Голос, похоже, детский. Он снова заморгал, протянул руку, пытаясь прояснить видение.
— Осторожней,—сказала она,—а то...
Но тут зачесался глаз, и он начал было тереть его.
— Эй-эй!
Что-то острое вонзилось ему в большой палец, и ему пришлось отдернуть руку от глаза и схватиться там, где было больно.
— Извини,— сказала она,— я не хотела кусать. Но ты мог сорвать повязку. С правого глаза я ее сняла. С ним все в порядке. Погоди-ка минутку.
Что-то прохладное, словно мокрая тряпка, коснулось его затуманенных глаз.
И все прошло.
Возле кровати на коленях стояла маленькая негритянка, держа в руке кусок влажной тряпицы. В палате царил полумрак; лишь ночник горел над зеркалом умывальника.
— Ты должен перестать бояться,—зашептала она снова,— понимаешь, должен.
Большую часть жизни Бадди только и делал, что выполнял то, что ему говорили, если, конечно, назло не поступал наоборот.
Девочка слегка откинулась назад.
— Вот так, молодец, так будет лучше.
Он попытался подтянуться повыше. Руки и ноги, похоже, свободны. Чистая простыня приятно холодит колени. Он посмотрел на себя: на нем голубая пижама, пуговицы застегнуты неправильно. Он потянулся, чтобы перезастегнуться, но промахнулся.

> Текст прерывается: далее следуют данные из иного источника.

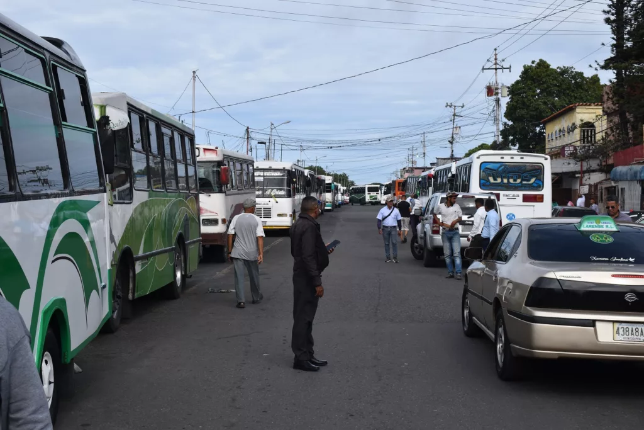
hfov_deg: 36.9
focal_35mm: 54
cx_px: 322
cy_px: 215
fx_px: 966
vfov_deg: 25.1
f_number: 10
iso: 200
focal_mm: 36
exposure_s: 1/400
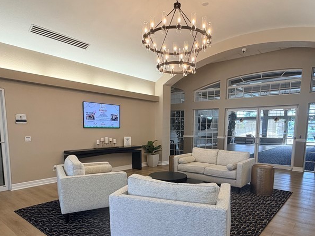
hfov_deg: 71.5
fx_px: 218
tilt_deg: -7.3
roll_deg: +0.2
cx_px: 166
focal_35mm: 24
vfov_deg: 55.8
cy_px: 154
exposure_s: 1/120
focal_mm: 2.22
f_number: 2.2
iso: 200
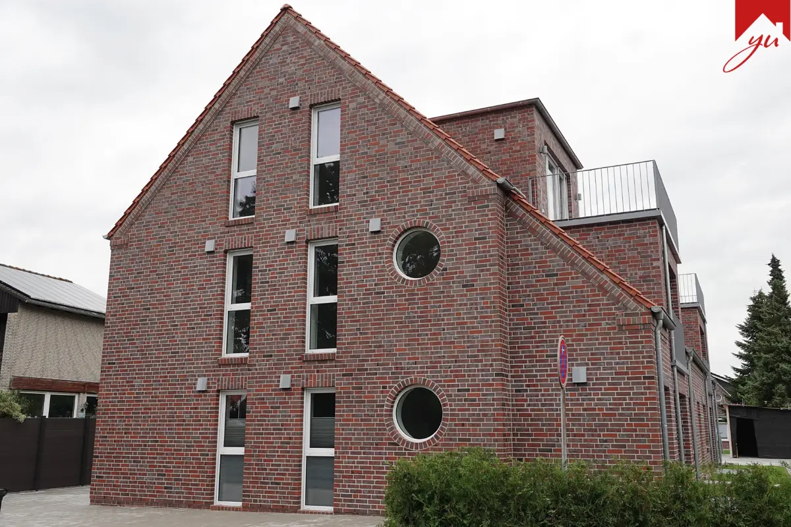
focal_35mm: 32
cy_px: 264
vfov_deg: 41.1
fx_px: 703
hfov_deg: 58.7
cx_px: 396
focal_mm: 11.77
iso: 100
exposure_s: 1/250
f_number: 3.2
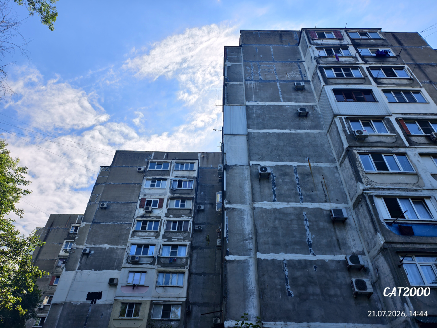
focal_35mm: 23
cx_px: 218
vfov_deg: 58.9
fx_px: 290
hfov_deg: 73.9
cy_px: 164
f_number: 1.57
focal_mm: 6.54
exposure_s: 1/1667
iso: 71
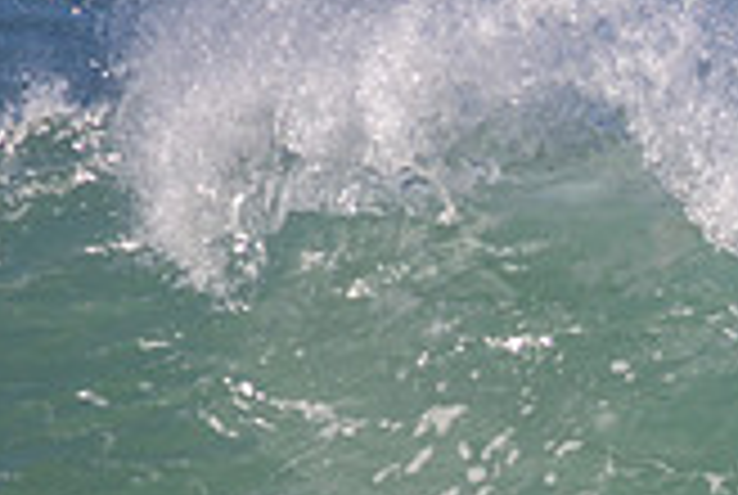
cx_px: 1282
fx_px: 58037
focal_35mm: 2826
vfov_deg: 0.5
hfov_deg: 0.7
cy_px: 596
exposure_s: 1/800
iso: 360
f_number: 11
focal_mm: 800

— У тебя только один глаз видит, поэтому и смещение по глубине восприятия. Параллакс называется.
— Что?
Он снова посмотрел на нее.
На ней были шорты и футболка в красно-белую полоску.
Он нахмурился.
— Ты откуда взялась? Кто ты такая?
— Даян Ли Моррис,— сказала она.— А ты...— Она тоже нахмурилась. Потом, держась за край кровати, встала, пошла к умывальнику, взяла зеркало и вернулась.
— Посмотри на себя. Ну, кто ты такой?